━━━ Supplied material
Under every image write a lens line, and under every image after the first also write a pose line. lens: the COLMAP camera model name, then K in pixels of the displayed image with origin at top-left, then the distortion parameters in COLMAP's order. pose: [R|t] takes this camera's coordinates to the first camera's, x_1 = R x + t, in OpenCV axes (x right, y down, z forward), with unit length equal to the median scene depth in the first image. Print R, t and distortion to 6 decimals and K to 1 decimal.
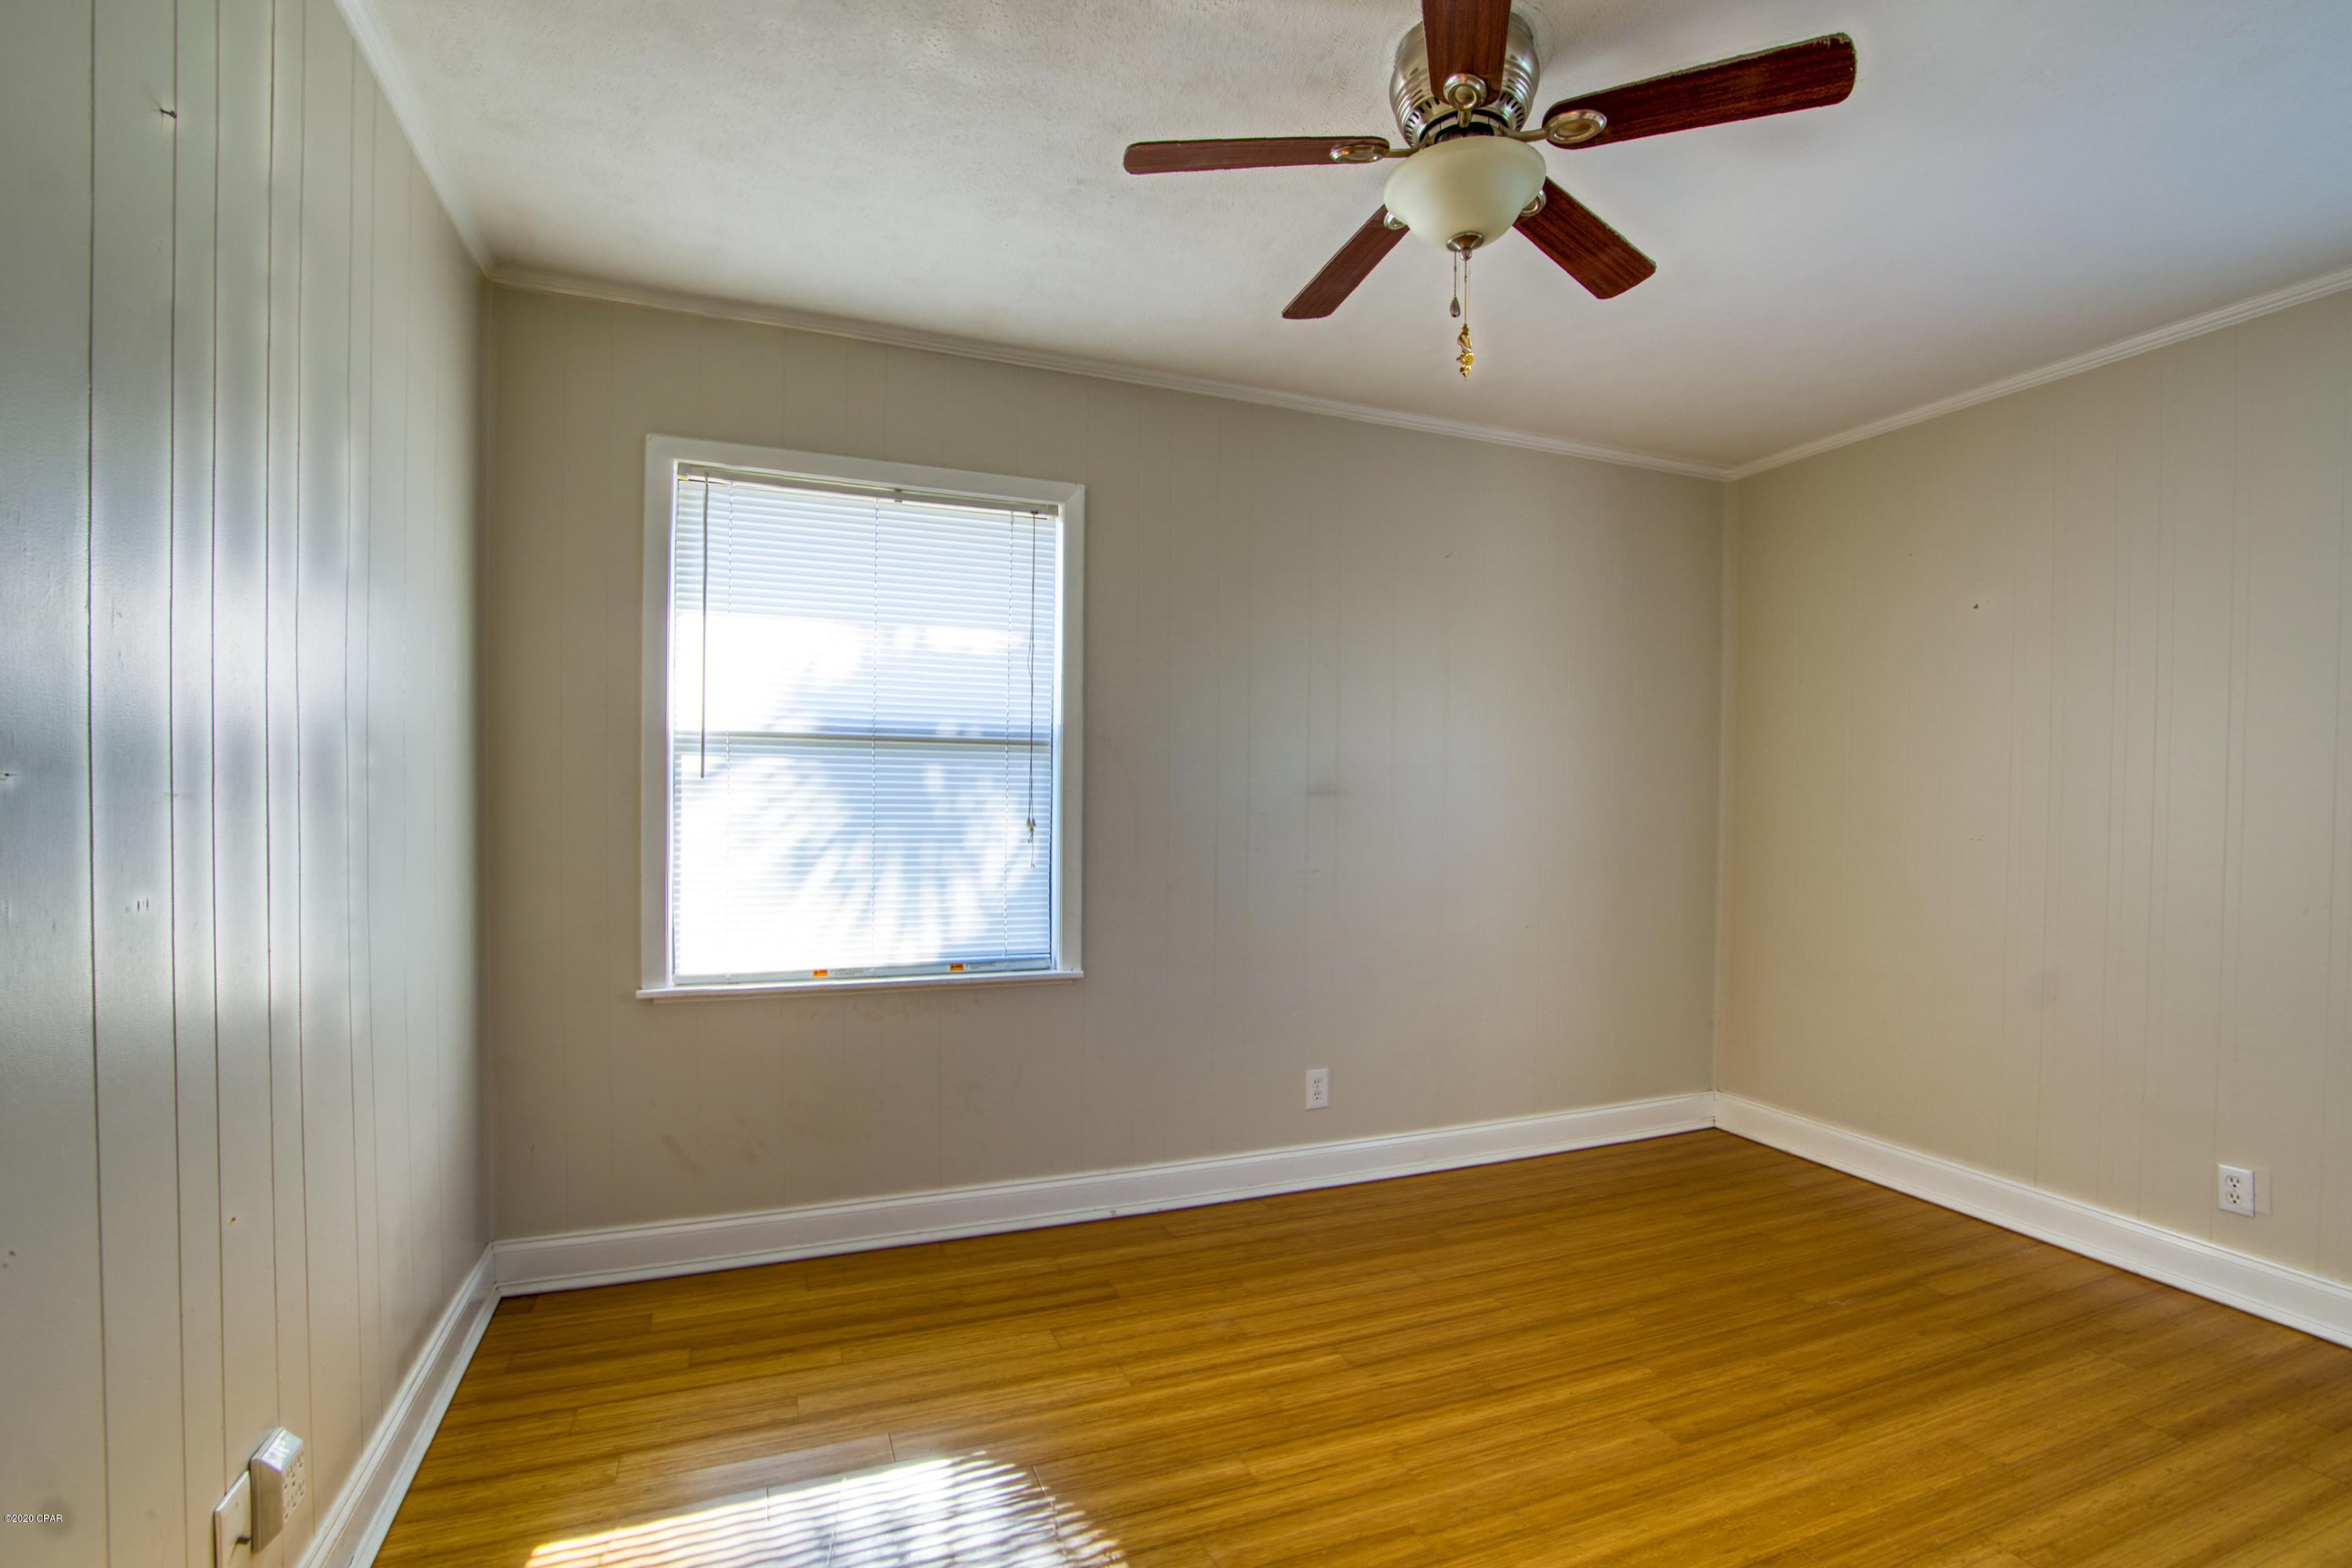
lens RADIAL K [[1119.3, 0, 1166.0], [0, 1119.3, 812.4], [0, 0, 1]] dist [-0.050527, 0.000633]
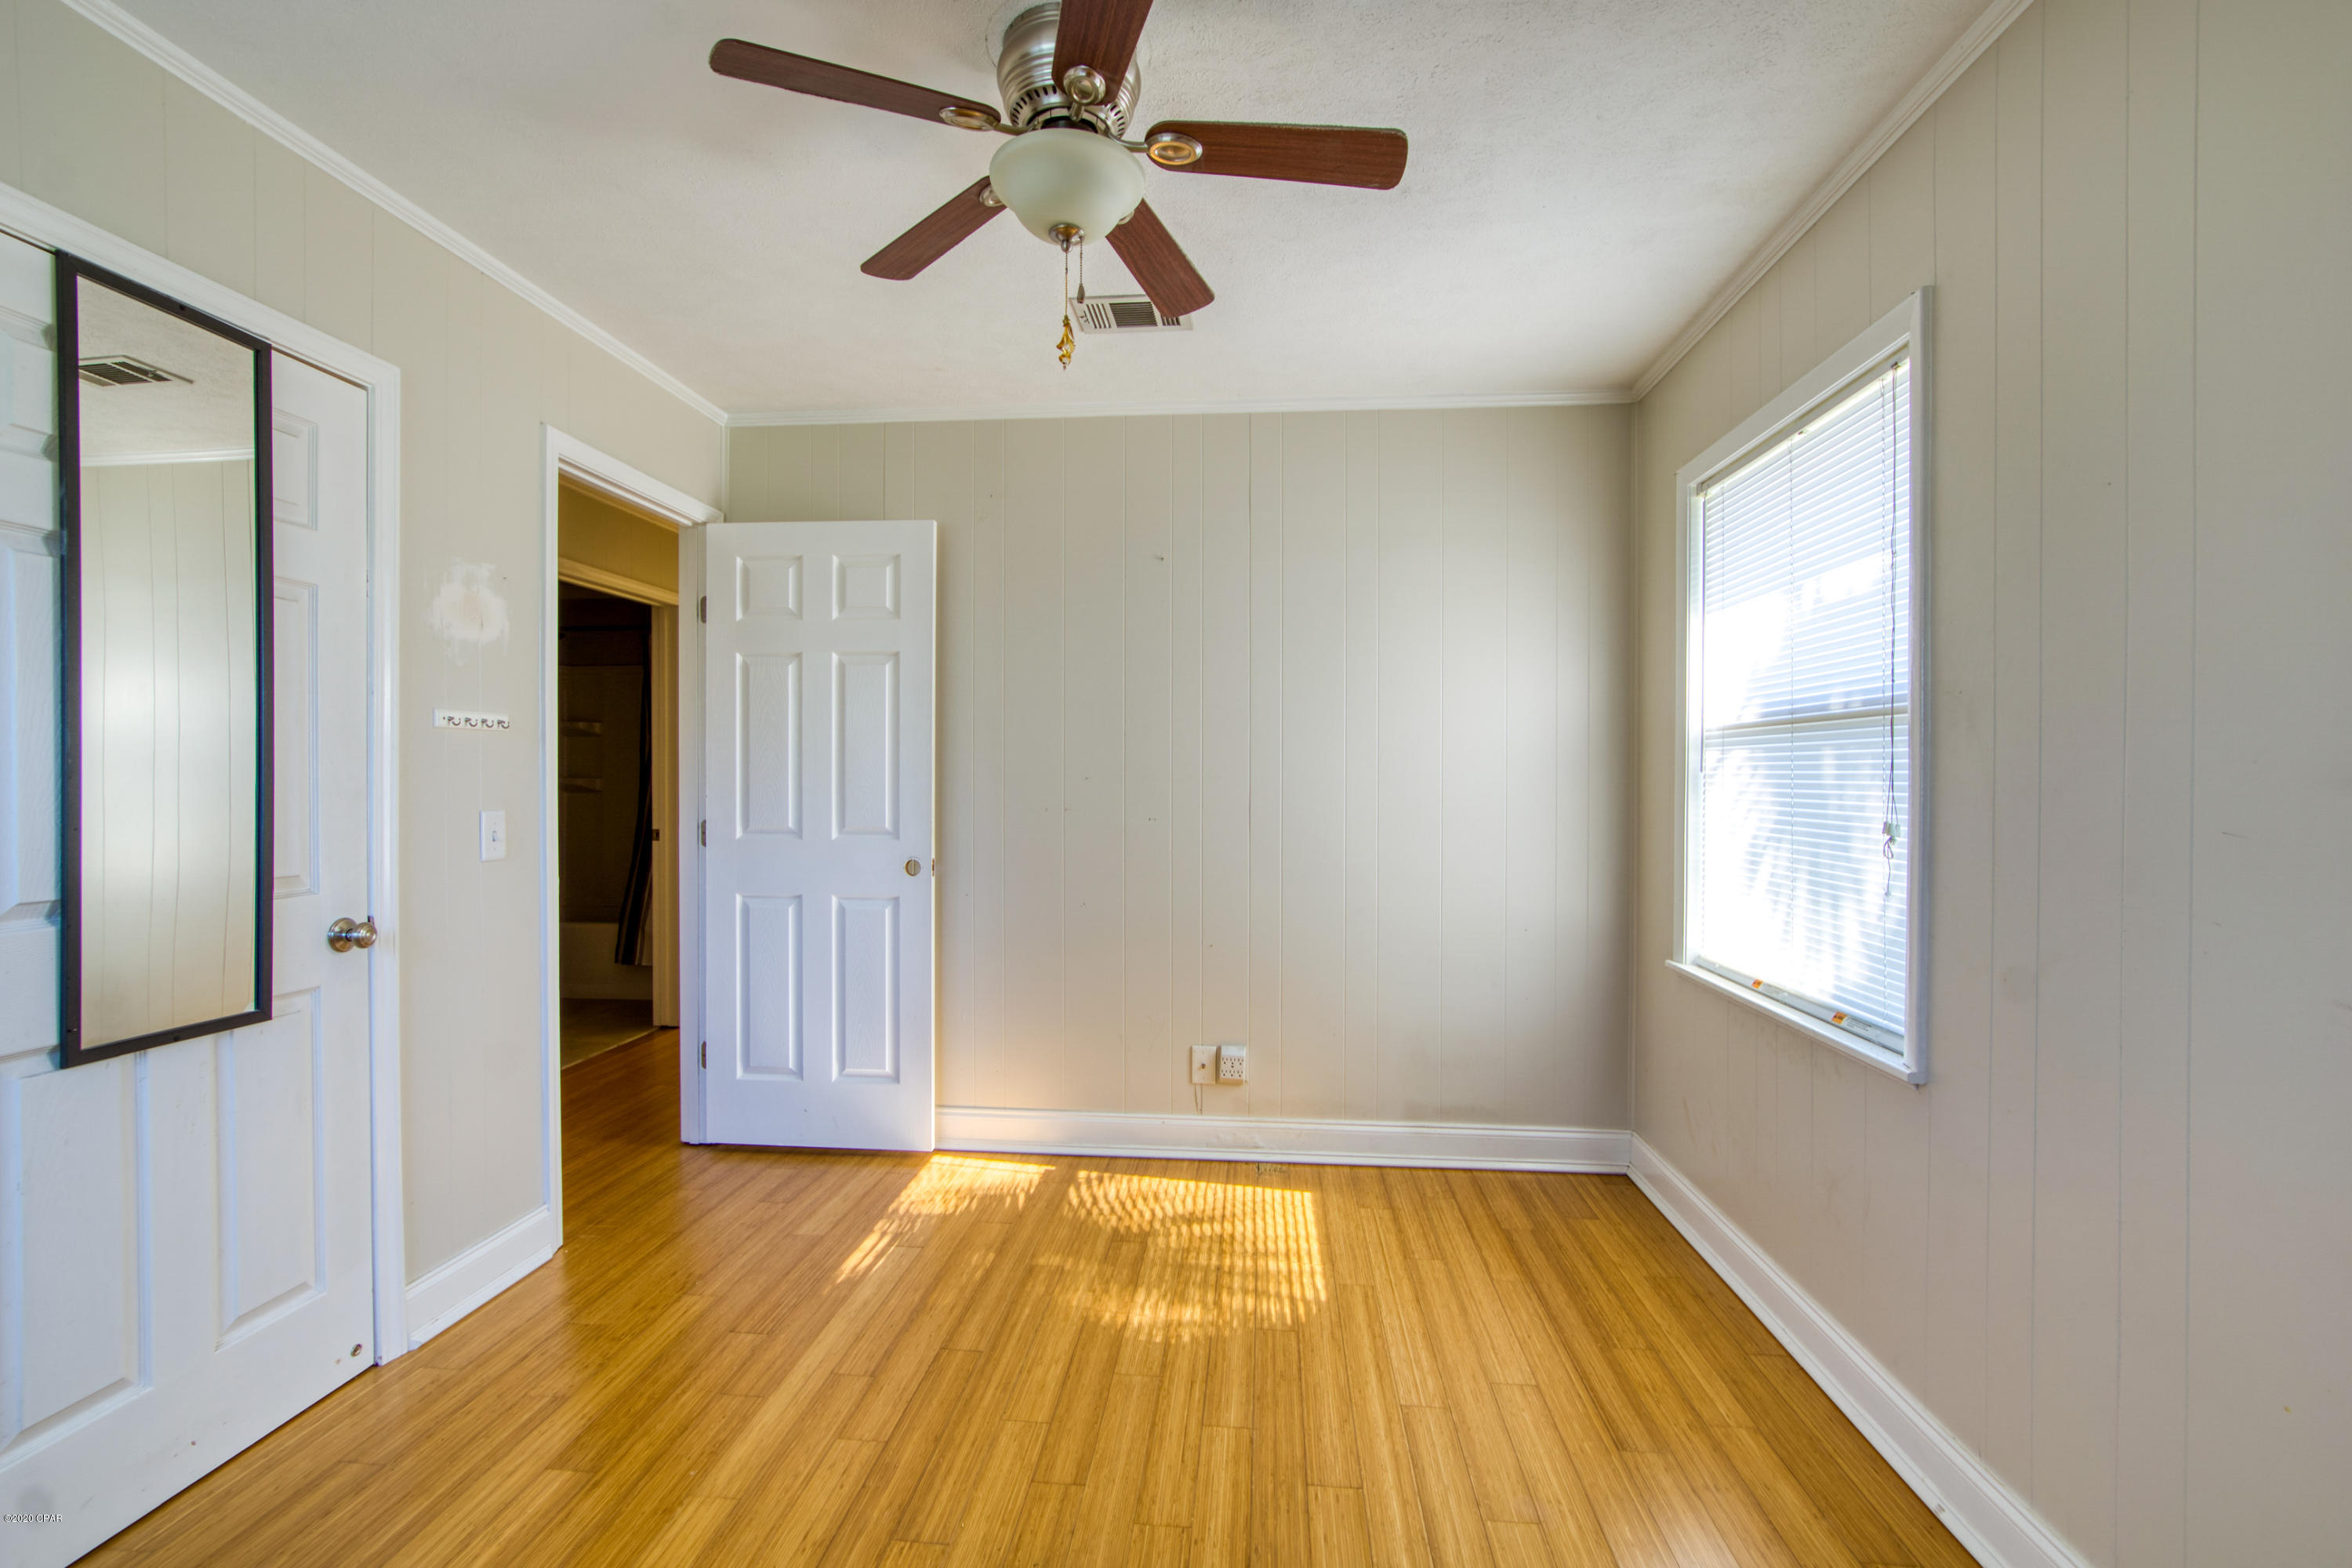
lens RADIAL K [[1100.1, 0, 1169.2], [0, 1100.1, 793.2], [0, 0, 1]] dist [-0.003170, 0.000008]
pose [[-0.480019, -0.001413, -0.877257, 0.763479], [-0.023347, 0.999665, 0.011165, -0.010948], [0.876947, 0.025841, -0.479891, 1.080249]]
━━━━━━
_Your task_
The expected output is the whole listing, word for word, minus its pictures.

_Answer section_
Under every image write a lens line, and under every image after the first also write a pose line. lens: the COLMAP camera model name, then K in pixels of the displayed image with origin at top-left, then the distortion parameters in COLMAP's order. pose: [R|t] takes this camera's coordinates to the first camera's, x_1 = R x + t, in OpenCV axes (x right, y down, z forward), with unit length equal to the median scene depth in the first image. Print R, t and distortion to 6 decimals and K to 1 decimal.
lens RADIAL K [[1119.3, 0, 1166.0], [0, 1119.3, 812.4], [0, 0, 1]] dist [-0.050527, 0.000633]
lens RADIAL K [[1100.1, 0, 1169.2], [0, 1100.1, 793.2], [0, 0, 1]] dist [-0.003170, 0.000008]
pose [[-0.480019, -0.001413, -0.877257, 0.763479], [-0.023347, 0.999665, 0.011165, -0.010948], [0.876947, 0.025841, -0.479891, 1.080249]]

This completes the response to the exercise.